It’s the third time the artist will be the subject of a big-screen production.
Travis Kelce and Taylor Swift after the AFC Championship Game at M&T Bank Stadium on January 28, 2024 in Baltimore, Maryland. Photo: Patrick Smith/Getty Images.
Travis Kelce may soon be known for something other than dating super-mega-pop star Taylor Swift and playing tight end on the Super Bowl-winning NFL team the Kansas City Chiefs. Kelce is also on board to help finance a documentary, King Pleasure, on renowned artist and pop-culture crossover icon Jean-Michel Basquiat. The film will be made with the cooperation of the artist’s estate, according to an item in Variety.

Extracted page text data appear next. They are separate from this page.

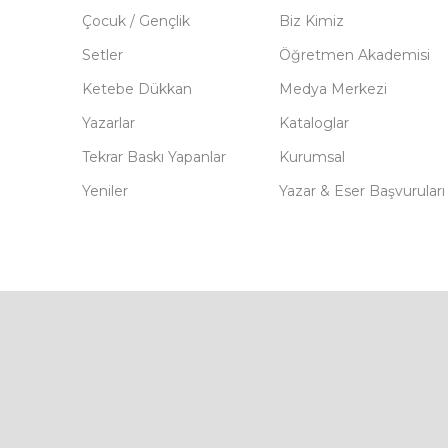
Çocuk / Gençlik
Biz Kimiz
Setler
Öğretmen Akademisi
Ketebe Dükkan
Medya Merkezi
Yazarlar
Kataloglar
Tekrar Baskı Yapanlar
Kurumsal
Yeniler
Yazar & Eser Başvuruları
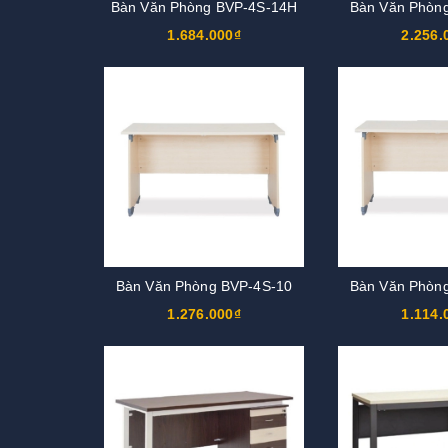
Bàn Văn Phòng BVP-4S-14H
Bàn Văn Phòn
1.684.000₫
2.256.
Bàn Văn Phòng BVP-4S-10
Bàn Văn Phòn
1.276.000₫
1.114.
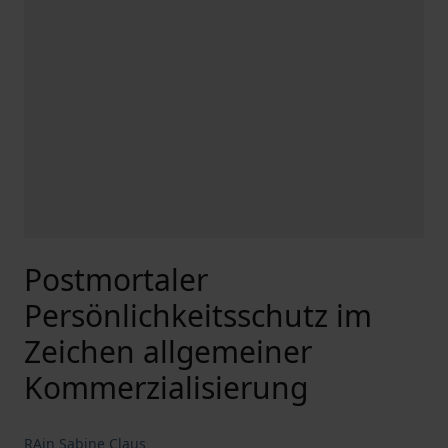
Postmortaler
Persönlichkeitsschutz im
Zeichen allgemeiner
Kommerzialisierung
RAin Sabine Claus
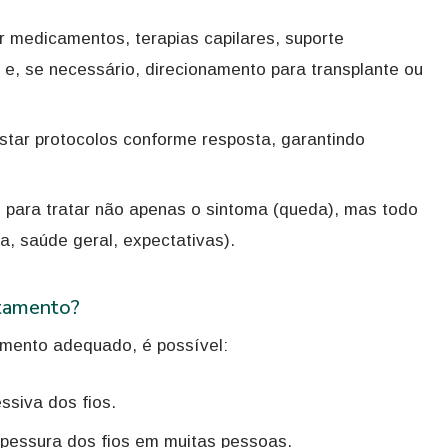
ir medicamentos, terapias capilares, suporte
os e, se necessário, direcionamento para transplante ou
star protocolos conforme resposta, garantindo
o para tratar não apenas o sintoma (queda), mas todo
da, saúde geral, expectativas).
atamento?
mento adequado, é possível:
ssiva dos fios.
spessura dos fios em muitas pessoas.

Lizzo’s ex-creative director Quinn Wilson will direct, with California-based Radiant Media Studios backing the production, according to Variety. That company is helmed by green energy entrepreneur Mike Field and Ray Maiello, former head of business affairs at Netflix.
The trio has already worked together on the indie feature My Dead Friend Zoe (2024), which was reportedly partly funded by Field’s sale of surplus tax credits, enabled by the 2022 Inflation Reduction Act. Variety reports that the Basquiat doc will be funded using the same strategy. Wilson has previously helmed TV series MPower, ZIWE, and Your Attention Please, as well as Lizzo music videos Cuz I Love You, Juice, and Truth Hurts.
“Hollywood is risky, right? On a scale of one to 10, Hollywood, it is a 9.5,” Maiello told Variety. “Especially in terms of independent film. These federal tax credits take the risk down to like a five.”
Basquiat’s life, which saw him go from graffiti artist to the innermost circles of power in the New York art world but which was cut short by a drug overdose at the age of 27, has proven attractive to film producers and directors: he has already been featured on the silver screen twice in the 36 years since he died. Julian Schnabel’s 1996 directing debut, Basquiat, starred Jeffrey Wright as the artist (and featured David Bowie as Andy Warhol, Parker Posey as Mary Boone, and stars like Dennis Hopper and Christopher Walken in supporting roles), and he has even already been the subject of one documentary, Jean-Michel Basquiat: The Radiant Child (2010), directed by Tamra Davis.
The artist’s family organized an exhibition, also called “King Pleasure,” in New York in 2021. The retail store outside the show featured merch including items like dog hoodies, iPhone cases, Coach backpacks, and skateboards, Artnet News reported, all with the blessing of the estate.
Basquiat has also proven, at times, to be a market titan. An untitled 1982 painting of a skull sold for $110.5 million at Sotheby’s New York in 2017. In 2021, his market totaled a record high $439.6 million, second only to Pablo Picasso in terms of auction revenue, according to Artnet Price Database records. (Attesting to his crossover star status, Walmart even put a Basquiat Barbie on its shelves the next year.) But sales “fell off a cliff,” per Katya Kazakina’s reporting for Artnet News, in 2023.